To fix this, pass `thread_safe=True`. TraceFlow will use `contextvars` to buffer the entire call tree in memory for that specific thread, and only print it atomically once the root function completes.

```python
import concurrent.futures
from traceflow import watch

@watch(thread_safe=True)
def threaded_worker(worker_id):
    return f"Worker {worker_id} done"

with concurrent.futures.ThreadPoolExecutor(max_workers=3) as executor:
    futures = [executor.submit(threaded_worker, i) for i in range(3)]
```

---

## Configuration Reference

| Parameter | Type | Default | Description |
|---|---|---|---|
| `track_time` | `bool` | `True` | Append `[0.0042s]` execution time to each return line |
| `truncate_len` | `int` | `50` | Max characters for argument/return repr. `0` or `None` to disable |
| `max_depth` | `int` | `None` | Stop tracing beyond this call depth. `None` for unlimited |
| `export_path` | `str` | `None` | Write trace to a file instead of stdout |
| `track_vars` | `bool` or `list` | `False` | `True` for all variables, or a list of names like `['x', 'y']` (sync only) |
| `capture_prints` | `bool` | `False` | Intercept `print()` calls and log them inline in the tree |
| `track_memory` | `bool` | `False` | Track memory allocation delta and append to return line |
| `logger` | `logging.Logger` | `None` | A standard Python logger to emit trace lines to |
| `log_level` | `int` | `logging.DEBUG` | The logging level to use if `logger` is provided |
| `mask_args` | `list` | `None` | List of argument names to replace with `'***'` in trace |
| `track_return` | `bool` | `True` | Set to `False` to log `<hidden>` instead of the actual return value |
| `assert_return` | `callable` | `None` | Function to validate the return value.

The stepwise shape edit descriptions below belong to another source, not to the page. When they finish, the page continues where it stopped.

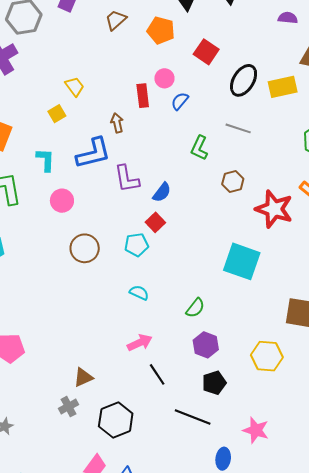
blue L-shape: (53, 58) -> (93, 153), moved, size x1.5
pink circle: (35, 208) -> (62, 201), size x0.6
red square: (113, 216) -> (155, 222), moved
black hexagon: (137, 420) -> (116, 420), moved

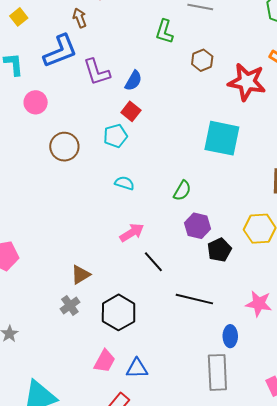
black pentagon: (214, 383) -> (219, 250), moved

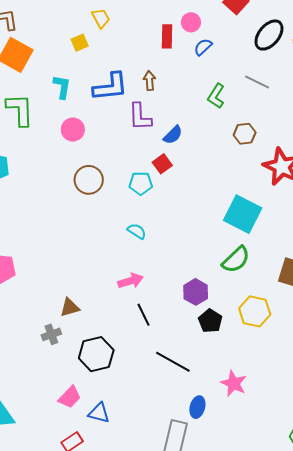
brown arrow: (80, 18) -> (149, 81), moved
green semicircle: (182, 191) -> (236, 260), moved, size x1.4
black pentagon: (219, 250) -> (210, 321), turned -30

Logs a `[WARNING]` if it fails |
| `export_json` | `bool` | `False` | Outputs structured JSON logs instead of visual text trees |
| `thread_safe` | `bool` | `False` | Buffers output per-thread and prints atomically to prevent interleaving |

### Global Functions

| Function | Description |
|---|---|
| `traceflow.enable()` | Enable all tracing (default state) |
| `traceflow.disable()` | Disable all tracing — decorated functions still run normally |
| `traceflow.is_enabled()` | Returns `True` if tracing is currently active |

---

## Author

**Aarav Agarwal**

## License

This project is licensed under the [MIT License](LICENSE).